Update: State steps up fight against methamphetamine - WNEM TV 5

State steps up fight against 'smurfing'

Posted: Updated:
LANSING, MI (WNEM) -

The state of Michigan is stepping up the fight against methamphetamine.

Attorney General Bill Schuette has announced a new campaign to take on “smurfing.”

Smurfing is when meth makers get other people to buy them cold medicine, which contains a key ingredient, pseudoephedrine, for meth.

The Anti-Smurfing Campaign aims to increase public awareness about the practice and the societal problems associated with methamphetamine production.

“Meth use is something that has greatly affected our state, from the Upper Peninsula to Detroit and all areas in between,” said Schuette. “Talking about how anyone can inadvertently play a role in the process of meth production is one of the keys to stopping the problem in its tracks. The message is clear: if you’re buying over-the-counter medicine for a meth cook, you’re breaking the law and contributing to one of the most serious problems in Michigan.”  

Tuscola County Prosecutor Mark Reene, State Senator John Proos, along with Michigan Retailers Association, Michigan Pharmacists Association and Consumer Healthcare Products Association (CHPA), were also on-hand for the announcement.

“Smurfing is not just a user problem, it is a health, safety, and public welfare issue, too.

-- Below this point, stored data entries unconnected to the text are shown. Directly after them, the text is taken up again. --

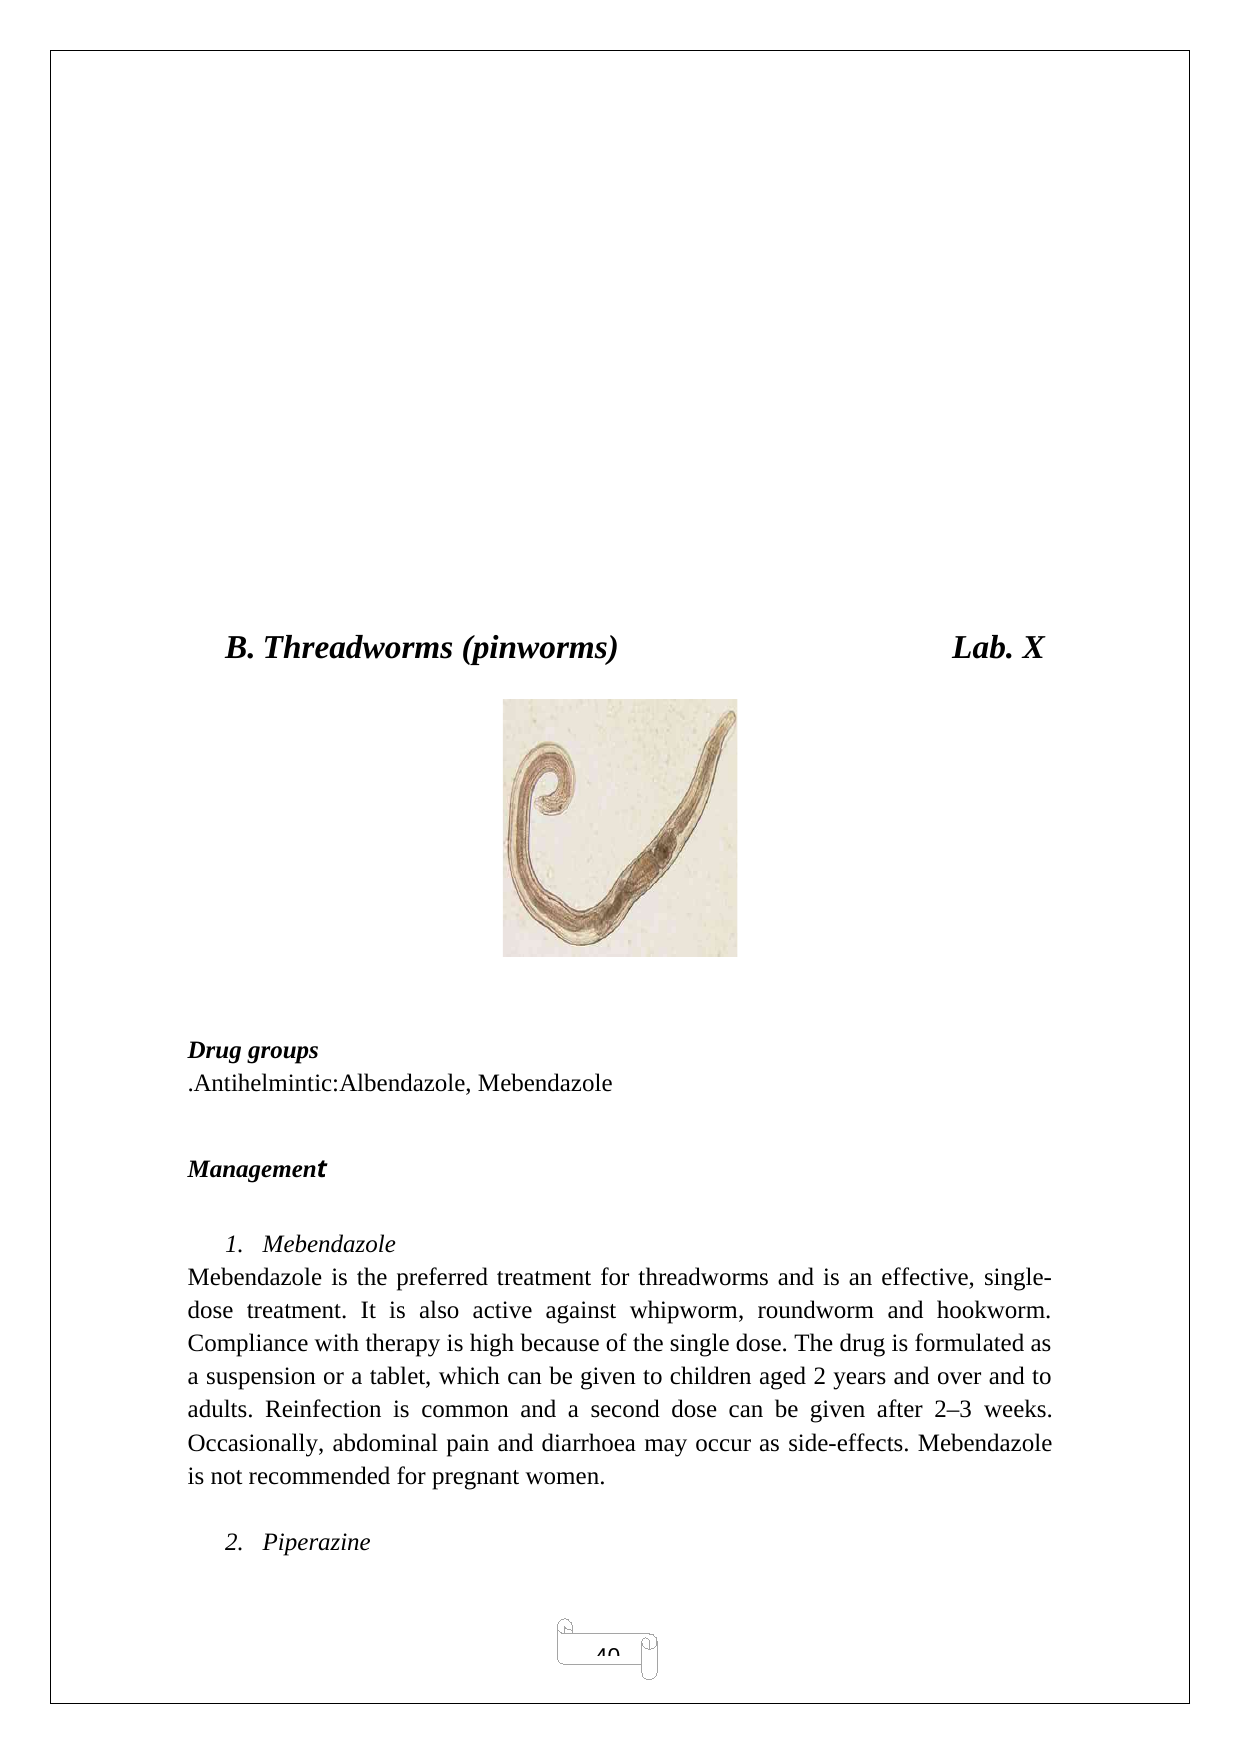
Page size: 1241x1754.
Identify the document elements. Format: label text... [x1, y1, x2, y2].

list Mebendazole [225, 1229, 1053, 1258]
text Management [187, 1151, 1053, 1185]
text Drug groups [187, 1035, 1053, 1064]
list Piperazine [225, 1527, 1053, 1556]
list Threadworms (pinworms) Lab. X [225, 627, 1053, 665]
text Antihelmintic:Albendazole, Mebendazole. [187, 1068, 1053, 1097]
text Mebendazole is the preferred treatment for threadworms and is an effective, single-dose treatment. It is also active against whipworm, roundworm and hookworm. Compliance with therapy is high because of the single dose. The drug is formulated as a suspension or a tablet, which can be given to children aged 2 years and over and to adults. Reinfection is common and a second dose can be given after 2–3 weeks. Occasionally, abdominal pain and diarrhoea may occur as side-effects. Mebendazole is not recommended for pregnant women. [187, 1262, 1053, 1490]
picture [502, 699, 738, 957]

People who make meth can be found throughout the state, so informing our citizens about the warning signs of smurfing will help curb the threat at its initial stages and enhance public safety," Reene said.

He said there were 525 meth labs in Michigan in 2011 and in 2015 there were 1,180.

"Which made us second in the country in terms of meth lab incidents," Reene said.

Schuette’s office reports that 8,744 boxes of cold and allergy medicine were blocked from sale in 2016 after being flagged as suspect by the NPLEx system. The system is a real-time electronic logging system that is used to track sales of over-the-counter cold and allergy medication.

The campaign will start by hanging up posters in stores across Michigan in hopes of shedding some light on the problem.

"In pharmacies, different retailers that sell the drug so it will draw attention to the issue and will have a deterrent effect. That's the hope," Reene said.